- **Task**:
Output the full listing below exactly as it reads, and skip anything that is a picture.

═══

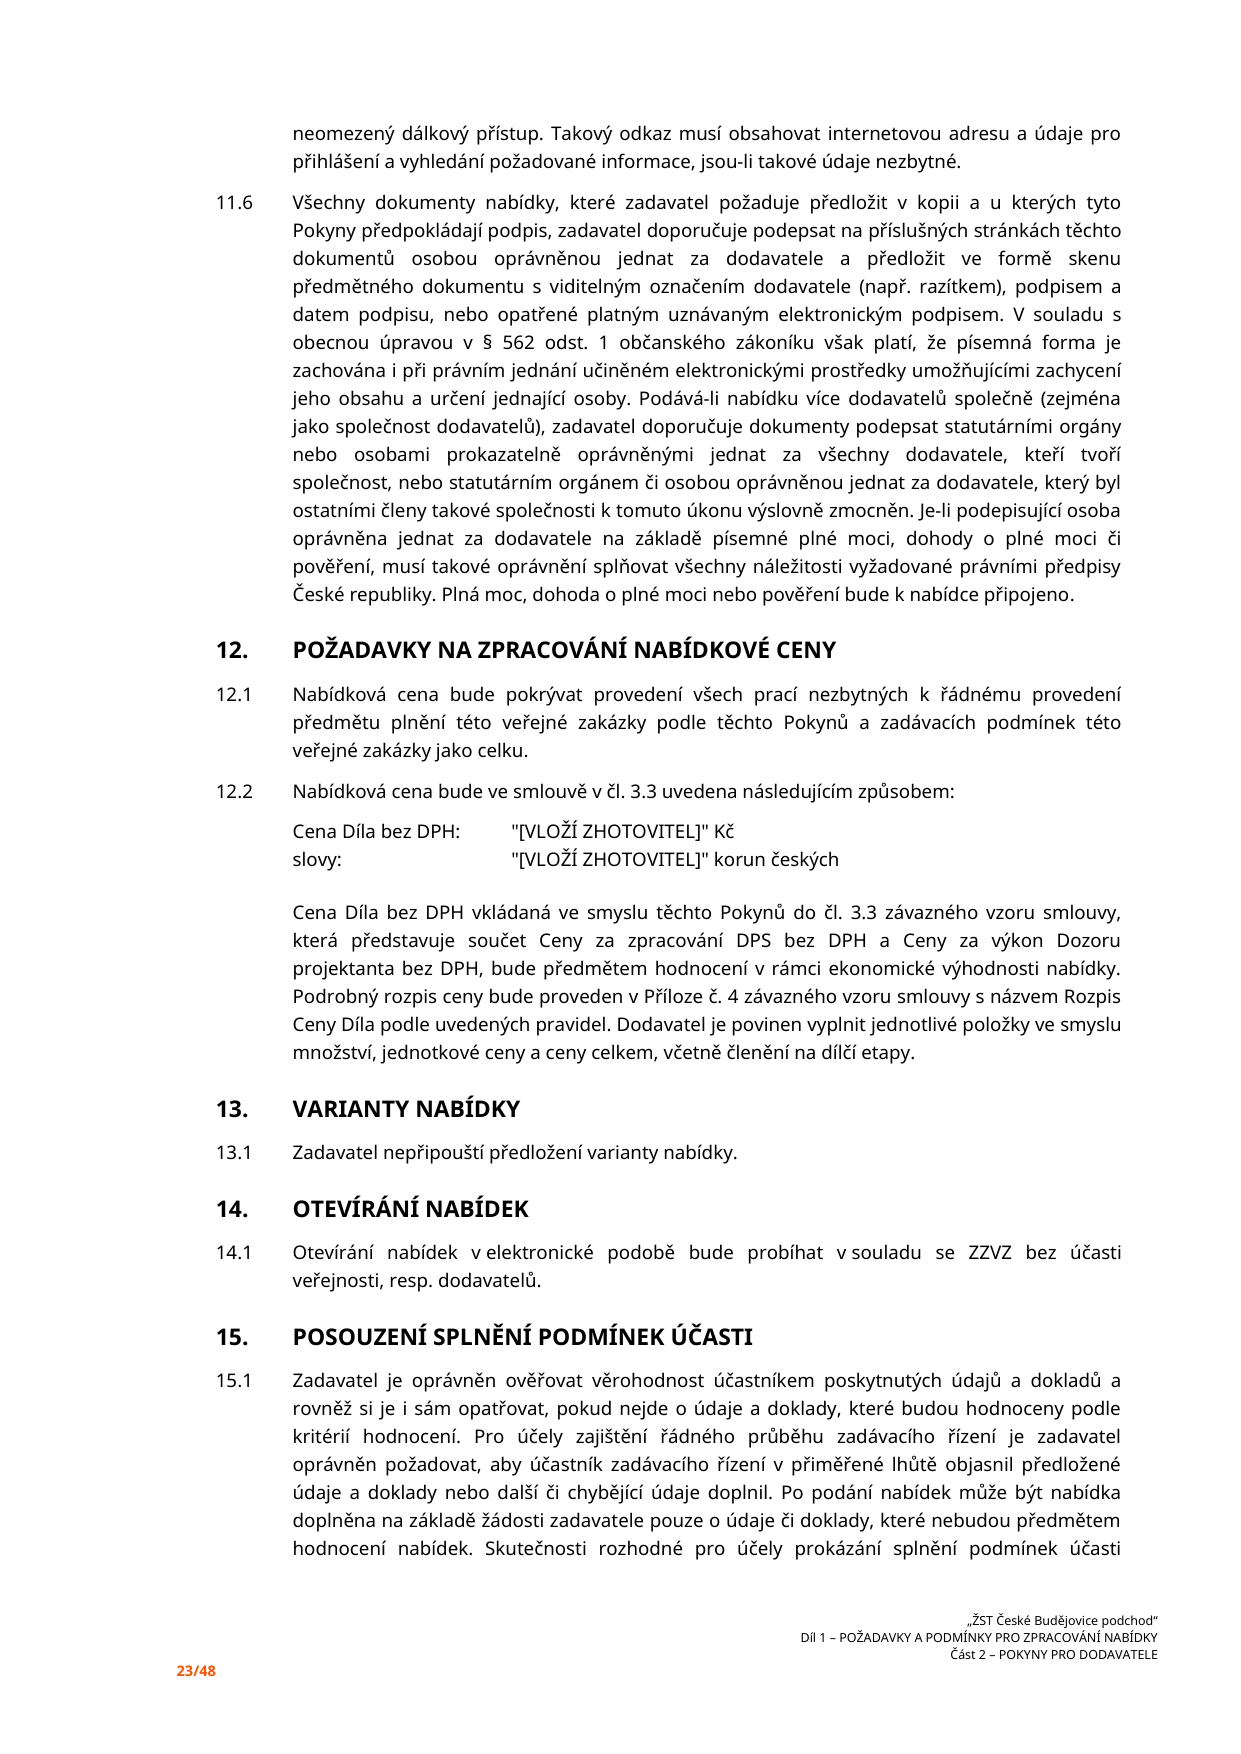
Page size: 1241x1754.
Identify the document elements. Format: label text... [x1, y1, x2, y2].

text VARIANTY NABÍDKY [216, 1093, 1122, 1124]
text Všechny dokumenty nabídky, které zadavatel požaduje předložit v kopii a u kterých tyto Pokyny předpokládají podpis, zadavatel doporučuje podepsat na příslušných stránkách těchto dokumentů osobou oprávněnou jednat za dodavatele a předložit ve formě skenu předmětného dokumentu s viditelným označením dodavatele (např. razítkem), podpisem a datem podpisu, nebo opatřené platným uznávaným elektronickým podpisem. V souladu s obecnou úpravou v § 562 odst. 1 občanského zákoníku však platí, že písemná forma je zachována i při právním jednání učiněném elektronickými prostředky umožňujícími zachycení jeho obsahu a určení jednající osoby. Podává-li nabídku více dodavatelů společně (zejména jako společnost dodavatelů), zadavatel doporučuje dokumenty podepsat statutárními orgány nebo osobami prokazatelně oprávněnými jednat za všechny dodavatele, kteří tvoří společnost, nebo statutárním orgánem či osobou oprávněnou jednat za dodavatele, který byl ostatními členy takové společnosti k tomuto úkonu výslovně zmocněn. Je-li podepisující osoba oprávněna jednat za dodavatele na základě písemné plné moci, dohody o plné moci či pověření, musí takové oprávnění splňovat všechny náležitosti vyžadované právními předpisy České republiky. Plná moc, dohoda o plné moci nebo pověření bude k nabídce připojeno. [216, 189, 1122, 607]
text OTEVÍRÁNÍ NABÍDEK [216, 1192, 1122, 1224]
text Nabídková cena bude ve smlouvě v čl. 3.3 uvedena následujícím způsobem: [216, 778, 1122, 803]
list Cena Díla bez DPH: "[VLOŽÍ ZHOTOVITEL]" Kč [292, 818, 1122, 844]
text Otevírání nabídek v elektronické podobě bude probíhat v souladu se ZZVZ bez účasti veřejnosti, resp. dodavatelů. [216, 1239, 1122, 1293]
text POSOUZENÍ SPLNĚNÍ PODMÍNEK ÚČASTI [216, 1320, 1122, 1352]
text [216, 1367, 1122, 1561]
text Zadavatel nepřipouští předložení varianty nabídky. [216, 1139, 1122, 1165]
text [216, 121, 1122, 174]
list Cena Díla bez DPH vkládaná ve smyslu těchto Pokynů do čl. 3.3 závazného vzoru smlouvy, která představuje součet Ceny za zpracování DPS bez DPH a Ceny za výkon Dozoru projektanta bez DPH, bude předmětem hodnocení v rámci ekonomické výhodnosti nabídky. Podrobný rozpis ceny bude proveden v Příloze č. 4 závazného vzoru smlouvy s názvem Rozpis Ceny Díla podle uvedených pravidel. Dodavatel je povinen vyplnit jednotlivé položky ve smyslu množství, jednotkové ceny a ceny celkem, včetně členění na dílčí etapy. [292, 899, 1122, 1065]
text POŽADAVKY NA ZPRACOVÁNÍ NABÍDKOVÉ CENY [216, 634, 1122, 666]
list slovy: "[VLOŽÍ ZHOTOVITEL]" korun českých [292, 846, 1122, 872]
text Nabídková cena bude pokrývat provedení všech prací nezbytných k řádnému provedení předmětu plnění této veřejné zakázky podle těchto Pokynů a zadávacích podmínek této veřejné zakázky jako celku. [216, 681, 1122, 763]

═══

- **Worked solution**:
Page size: 1241x1754.
Identify the document elements. Format: label text... [x1, y1, x2, y2].

text VARIANTY NABÍDKY [216, 1093, 1122, 1124]
text Všechny dokumenty nabídky, které zadavatel požaduje předložit v kopii a u kterých tyto Pokyny předpokládají podpis, zadavatel doporučuje podepsat na příslušných stránkách těchto dokumentů osobou oprávněnou jednat za dodavatele a předložit ve formě skenu předmětného dokumentu s viditelným označením dodavatele (např. razítkem), podpisem a datem podpisu, nebo opatřené platným uznávaným elektronickým podpisem. V souladu s obecnou úpravou v § 562 odst. 1 občanského zákoníku však platí, že písemná forma je zachována i při právním jednání učiněném elektronickými prostředky umožňujícími zachycení jeho obsahu a určení jednající osoby. Podává-li nabídku více dodavatelů společně (zejména jako společnost dodavatelů), zadavatel doporučuje dokumenty podepsat statutárními orgány nebo osobami prokazatelně oprávněnými jednat za všechny dodavatele, kteří tvoří společnost, nebo statutárním orgánem či osobou oprávněnou jednat za dodavatele, který byl ostatními členy takové společnosti k tomuto úkonu výslovně zmocněn. Je-li podepisující osoba oprávněna jednat za dodavatele na základě písemné plné moci, dohody o plné moci či pověření, musí takové oprávnění splňovat všechny náležitosti vyžadované právními předpisy České republiky. Plná moc, dohoda o plné moci nebo pověření bude k nabídce připojeno. [216, 189, 1122, 607]
text OTEVÍRÁNÍ NABÍDEK [216, 1192, 1122, 1224]
text Nabídková cena bude ve smlouvě v čl. 3.3 uvedena následujícím způsobem: [216, 778, 1122, 803]
list Cena Díla bez DPH: "[VLOŽÍ ZHOTOVITEL]" Kč [292, 818, 1122, 844]
text Otevírání nabídek v elektronické podobě bude probíhat v souladu se ZZVZ bez účasti veřejnosti, resp. dodavatelů. [216, 1239, 1122, 1293]
text POSOUZENÍ SPLNĚNÍ PODMÍNEK ÚČASTI [216, 1320, 1122, 1352]
text [216, 1367, 1122, 1561]
text Zadavatel nepřipouští předložení varianty nabídky. [216, 1139, 1122, 1165]
text [216, 121, 1122, 174]
list Cena Díla bez DPH vkládaná ve smyslu těchto Pokynů do čl. 3.3 závazného vzoru smlouvy, která představuje součet Ceny za zpracování DPS bez DPH a Ceny za výkon Dozoru projektanta bez DPH, bude předmětem hodnocení v rámci ekonomické výhodnosti nabídky. Podrobný rozpis ceny bude proveden v Příloze č. 4 závazného vzoru smlouvy s názvem Rozpis Ceny Díla podle uvedených pravidel. Dodavatel je povinen vyplnit jednotlivé položky ve smyslu množství, jednotkové ceny a ceny celkem, včetně členění na dílčí etapy. [292, 899, 1122, 1065]
text POŽADAVKY NA ZPRACOVÁNÍ NABÍDKOVÉ CENY [216, 634, 1122, 666]
list slovy: "[VLOŽÍ ZHOTOVITEL]" korun českých [292, 846, 1122, 872]
text Nabídková cena bude pokrývat provedení všech prací nezbytných k řádnému provedení předmětu plnění této veřejné zakázky podle těchto Pokynů a zadávacích podmínek této veřejné zakázky jako celku. [216, 681, 1122, 763]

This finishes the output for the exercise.